● **SUPPLIED TEXT**
^^^^^^^^
Importance of familiarisation and paying attention

  • DP Event
  • Published on 14 November 2025
  • Generated on 17 December 2025
  • 3 minute read

Incident

1 Overview

The DP Equipment Class 3 vessel was conducted in drilling operations, operating in open bus with all 6 thrusters and 3 of 6 generators online.

The environmental conditions were good with wind 214° x 9 kts / DP current 145° x 1.5 kts / Sig Hs 1.0 metre / swell 0.5 metre.

Selected into DP were 2 DPS (1 x Monitor Online), 1 x HPR & 1 x HAIN.

2 What happened?

At 09:42 hrs the Senior DPO observed the loss of all (raw data) position reference systems from DP Operator Station 3 (OS3), which was in charge. No alarms had been activated on the DP System or any warning to the operators.

The SDPO recognised that no active references were selected in DP OS3 and therefore initiated DP OS2. The position reference systems calibrated and the Auto DP Status was reinstated.

It was confirmed that the DP backup was not affected over the period, so what happened?

3 Findings

Upon investigation, it became evident that the timeline leading up to the event held the key.

  • The SDPOs had just carried out a crew change at 07:40 hrs, only 2 hours before the incident occurred. The oncoming SDPO, prior to taking the watch, spent the time on the bridge conducting familiarisation and reading his written handover notes.
^^^^^^^^
● **GIVEN DATA**
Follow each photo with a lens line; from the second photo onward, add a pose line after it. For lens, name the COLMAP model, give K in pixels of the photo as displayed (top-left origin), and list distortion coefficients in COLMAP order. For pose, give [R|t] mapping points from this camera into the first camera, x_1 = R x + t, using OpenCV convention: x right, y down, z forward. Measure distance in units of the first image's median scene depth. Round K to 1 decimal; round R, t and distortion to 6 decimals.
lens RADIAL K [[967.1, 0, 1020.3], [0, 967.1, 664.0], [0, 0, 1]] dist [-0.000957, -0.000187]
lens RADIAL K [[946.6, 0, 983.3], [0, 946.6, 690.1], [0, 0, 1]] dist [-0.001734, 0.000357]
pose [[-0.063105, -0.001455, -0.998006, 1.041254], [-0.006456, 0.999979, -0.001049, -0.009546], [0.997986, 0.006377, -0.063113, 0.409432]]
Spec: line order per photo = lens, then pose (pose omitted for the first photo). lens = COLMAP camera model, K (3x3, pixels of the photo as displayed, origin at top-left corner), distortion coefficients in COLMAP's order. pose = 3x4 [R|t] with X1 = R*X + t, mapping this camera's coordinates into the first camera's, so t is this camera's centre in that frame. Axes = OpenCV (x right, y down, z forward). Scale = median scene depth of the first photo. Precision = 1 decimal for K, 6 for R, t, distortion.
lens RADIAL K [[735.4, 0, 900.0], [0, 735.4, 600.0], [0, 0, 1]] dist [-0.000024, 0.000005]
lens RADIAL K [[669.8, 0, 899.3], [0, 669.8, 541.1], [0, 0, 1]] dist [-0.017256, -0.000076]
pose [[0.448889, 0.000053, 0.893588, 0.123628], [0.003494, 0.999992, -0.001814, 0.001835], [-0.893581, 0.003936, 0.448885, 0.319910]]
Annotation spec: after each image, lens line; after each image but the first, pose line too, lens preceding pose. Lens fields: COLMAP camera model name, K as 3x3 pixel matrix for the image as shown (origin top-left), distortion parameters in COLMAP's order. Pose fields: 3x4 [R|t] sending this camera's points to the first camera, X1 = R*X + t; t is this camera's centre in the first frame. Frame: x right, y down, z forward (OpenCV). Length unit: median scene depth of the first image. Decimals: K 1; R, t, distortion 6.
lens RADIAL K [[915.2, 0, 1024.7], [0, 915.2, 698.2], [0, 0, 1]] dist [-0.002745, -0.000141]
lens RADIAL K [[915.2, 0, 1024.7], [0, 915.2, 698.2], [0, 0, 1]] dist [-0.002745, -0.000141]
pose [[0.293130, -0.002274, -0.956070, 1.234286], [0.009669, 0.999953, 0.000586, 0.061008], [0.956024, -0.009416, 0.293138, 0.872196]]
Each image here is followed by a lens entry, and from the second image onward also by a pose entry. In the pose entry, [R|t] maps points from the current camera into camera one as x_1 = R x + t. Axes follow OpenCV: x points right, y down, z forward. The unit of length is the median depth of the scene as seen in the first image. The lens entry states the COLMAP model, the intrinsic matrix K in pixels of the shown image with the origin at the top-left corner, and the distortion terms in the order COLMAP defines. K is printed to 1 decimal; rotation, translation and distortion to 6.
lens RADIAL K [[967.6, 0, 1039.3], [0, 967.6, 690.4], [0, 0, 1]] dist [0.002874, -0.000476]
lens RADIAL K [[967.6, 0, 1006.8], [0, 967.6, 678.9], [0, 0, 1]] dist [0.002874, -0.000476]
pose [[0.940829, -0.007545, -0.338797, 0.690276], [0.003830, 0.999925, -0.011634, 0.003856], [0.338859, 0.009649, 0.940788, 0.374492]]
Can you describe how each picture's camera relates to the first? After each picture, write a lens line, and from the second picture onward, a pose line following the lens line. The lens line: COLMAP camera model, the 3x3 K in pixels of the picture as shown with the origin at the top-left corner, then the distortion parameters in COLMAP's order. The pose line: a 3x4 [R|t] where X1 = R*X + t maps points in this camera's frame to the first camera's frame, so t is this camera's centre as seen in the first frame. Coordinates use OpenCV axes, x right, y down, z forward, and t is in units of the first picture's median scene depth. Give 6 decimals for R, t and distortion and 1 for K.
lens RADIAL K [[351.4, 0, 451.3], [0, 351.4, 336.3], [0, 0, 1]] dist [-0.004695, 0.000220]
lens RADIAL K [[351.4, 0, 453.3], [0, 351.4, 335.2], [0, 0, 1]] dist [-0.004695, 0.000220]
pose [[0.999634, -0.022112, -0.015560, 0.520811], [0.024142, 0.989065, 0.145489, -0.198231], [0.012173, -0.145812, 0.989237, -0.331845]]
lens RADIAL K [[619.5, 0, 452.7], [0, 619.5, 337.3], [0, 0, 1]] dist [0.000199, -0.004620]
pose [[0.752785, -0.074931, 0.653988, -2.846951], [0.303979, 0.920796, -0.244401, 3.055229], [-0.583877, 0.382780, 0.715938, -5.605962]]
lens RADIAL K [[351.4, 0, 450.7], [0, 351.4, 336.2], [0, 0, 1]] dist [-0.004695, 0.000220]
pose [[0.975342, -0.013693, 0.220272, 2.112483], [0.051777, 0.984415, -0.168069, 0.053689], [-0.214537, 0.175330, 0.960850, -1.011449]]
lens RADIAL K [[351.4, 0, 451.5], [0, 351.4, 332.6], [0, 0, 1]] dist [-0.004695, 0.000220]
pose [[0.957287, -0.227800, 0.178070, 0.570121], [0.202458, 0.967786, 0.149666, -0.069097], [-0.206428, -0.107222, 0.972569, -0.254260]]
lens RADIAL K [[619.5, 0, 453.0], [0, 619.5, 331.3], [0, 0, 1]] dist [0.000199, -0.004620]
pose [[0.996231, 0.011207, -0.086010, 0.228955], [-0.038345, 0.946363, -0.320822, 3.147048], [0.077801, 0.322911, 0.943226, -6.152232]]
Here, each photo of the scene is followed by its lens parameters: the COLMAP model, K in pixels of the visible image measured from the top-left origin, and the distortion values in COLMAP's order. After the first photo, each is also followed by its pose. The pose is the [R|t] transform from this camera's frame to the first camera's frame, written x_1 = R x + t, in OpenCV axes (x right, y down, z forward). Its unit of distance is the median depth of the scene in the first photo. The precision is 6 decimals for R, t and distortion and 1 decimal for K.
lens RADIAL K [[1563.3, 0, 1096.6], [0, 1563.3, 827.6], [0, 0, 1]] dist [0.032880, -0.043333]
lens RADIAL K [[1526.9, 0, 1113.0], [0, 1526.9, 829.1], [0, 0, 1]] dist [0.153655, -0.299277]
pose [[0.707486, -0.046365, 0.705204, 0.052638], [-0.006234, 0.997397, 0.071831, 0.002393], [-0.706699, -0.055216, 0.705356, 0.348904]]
^^^^^^^^
● **REQUIREMENT 1**
Reproduce the passage of the DP incident report from "The SDPO recognised" up to and including "held the key.", word for word.
● **REQUIREMENT 2**
Using the DP incident report, answer these questions:
(a) How many thrusters were online during the drilling operations?
(b) At what time did the Senior DPO observe the loss of all position reference systems?
(c) At what time had the SDPOs carried out their crew change?

● **ANSWER BOX 1**
The SDPO recognised that no active references were selected in DP OS3 and therefore initiated DP OS2. The position reference systems calibrated and the Auto DP Status was reinstated.

It was confirmed that the DP backup was not affected over the period, so what happened?

3 Findings

Upon investigation, it became evident that the timeline leading up to the event held the key.

● **ANSWER BOX 2**
(a) All 6 thrusters were online.
(b) 09:42 hrs.
(c) 07:40 hrs.